What is needed:
Work out how many lines below contain "segments", then write only that number.

[Start of section]

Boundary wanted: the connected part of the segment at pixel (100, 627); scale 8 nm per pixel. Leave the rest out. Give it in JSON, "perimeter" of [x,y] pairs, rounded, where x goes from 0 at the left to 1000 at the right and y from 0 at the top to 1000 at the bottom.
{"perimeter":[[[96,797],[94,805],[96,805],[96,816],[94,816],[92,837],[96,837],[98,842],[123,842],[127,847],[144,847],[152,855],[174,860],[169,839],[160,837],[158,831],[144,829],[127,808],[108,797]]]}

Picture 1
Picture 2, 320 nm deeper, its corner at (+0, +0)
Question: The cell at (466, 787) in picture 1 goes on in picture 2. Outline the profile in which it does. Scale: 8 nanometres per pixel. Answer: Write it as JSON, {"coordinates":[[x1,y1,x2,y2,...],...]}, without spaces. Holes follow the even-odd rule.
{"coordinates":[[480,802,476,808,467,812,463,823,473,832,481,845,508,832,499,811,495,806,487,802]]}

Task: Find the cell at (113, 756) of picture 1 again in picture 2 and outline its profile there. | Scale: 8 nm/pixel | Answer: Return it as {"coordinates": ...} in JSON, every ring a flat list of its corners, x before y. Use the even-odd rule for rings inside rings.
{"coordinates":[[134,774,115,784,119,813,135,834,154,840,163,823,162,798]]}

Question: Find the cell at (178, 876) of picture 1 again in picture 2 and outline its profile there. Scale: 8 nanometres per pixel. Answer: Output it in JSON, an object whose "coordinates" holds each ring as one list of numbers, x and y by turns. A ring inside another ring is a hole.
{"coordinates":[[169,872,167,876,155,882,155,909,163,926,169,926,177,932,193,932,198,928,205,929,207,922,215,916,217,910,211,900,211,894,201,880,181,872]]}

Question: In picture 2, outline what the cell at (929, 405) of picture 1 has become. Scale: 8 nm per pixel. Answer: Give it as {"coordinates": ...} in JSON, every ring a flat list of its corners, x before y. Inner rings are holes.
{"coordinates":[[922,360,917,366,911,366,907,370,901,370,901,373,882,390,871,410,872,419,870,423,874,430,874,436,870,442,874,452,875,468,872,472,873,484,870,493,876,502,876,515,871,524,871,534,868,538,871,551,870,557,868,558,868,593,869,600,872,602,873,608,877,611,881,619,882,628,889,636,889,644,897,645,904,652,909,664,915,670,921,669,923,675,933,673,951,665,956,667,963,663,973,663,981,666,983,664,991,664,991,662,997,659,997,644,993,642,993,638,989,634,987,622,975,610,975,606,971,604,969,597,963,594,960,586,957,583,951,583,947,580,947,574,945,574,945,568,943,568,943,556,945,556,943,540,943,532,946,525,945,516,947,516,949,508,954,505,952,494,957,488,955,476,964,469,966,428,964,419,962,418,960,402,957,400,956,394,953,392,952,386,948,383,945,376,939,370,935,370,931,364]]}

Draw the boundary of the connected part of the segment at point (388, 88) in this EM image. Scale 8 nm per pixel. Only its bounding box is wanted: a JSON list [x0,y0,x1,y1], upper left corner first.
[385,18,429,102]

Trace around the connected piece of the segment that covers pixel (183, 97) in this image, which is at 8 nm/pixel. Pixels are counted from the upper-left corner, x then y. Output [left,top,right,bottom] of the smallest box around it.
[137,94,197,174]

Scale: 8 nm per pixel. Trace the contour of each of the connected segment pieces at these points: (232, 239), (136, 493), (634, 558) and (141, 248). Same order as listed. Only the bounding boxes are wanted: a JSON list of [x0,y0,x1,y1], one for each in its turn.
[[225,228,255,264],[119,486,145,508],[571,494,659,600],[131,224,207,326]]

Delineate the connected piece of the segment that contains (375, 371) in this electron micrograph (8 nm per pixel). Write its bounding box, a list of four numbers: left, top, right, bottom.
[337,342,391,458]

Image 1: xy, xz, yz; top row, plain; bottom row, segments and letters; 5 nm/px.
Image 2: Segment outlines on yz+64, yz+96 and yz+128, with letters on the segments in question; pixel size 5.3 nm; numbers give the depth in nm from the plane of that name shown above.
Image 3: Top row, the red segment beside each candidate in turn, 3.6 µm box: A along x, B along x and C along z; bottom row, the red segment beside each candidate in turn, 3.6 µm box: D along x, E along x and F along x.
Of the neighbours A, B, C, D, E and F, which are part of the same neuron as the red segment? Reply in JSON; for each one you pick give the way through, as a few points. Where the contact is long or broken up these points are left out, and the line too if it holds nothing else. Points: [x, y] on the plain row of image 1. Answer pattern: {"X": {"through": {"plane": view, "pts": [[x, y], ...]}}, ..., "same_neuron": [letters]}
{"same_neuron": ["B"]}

[End of section]

Task output:
2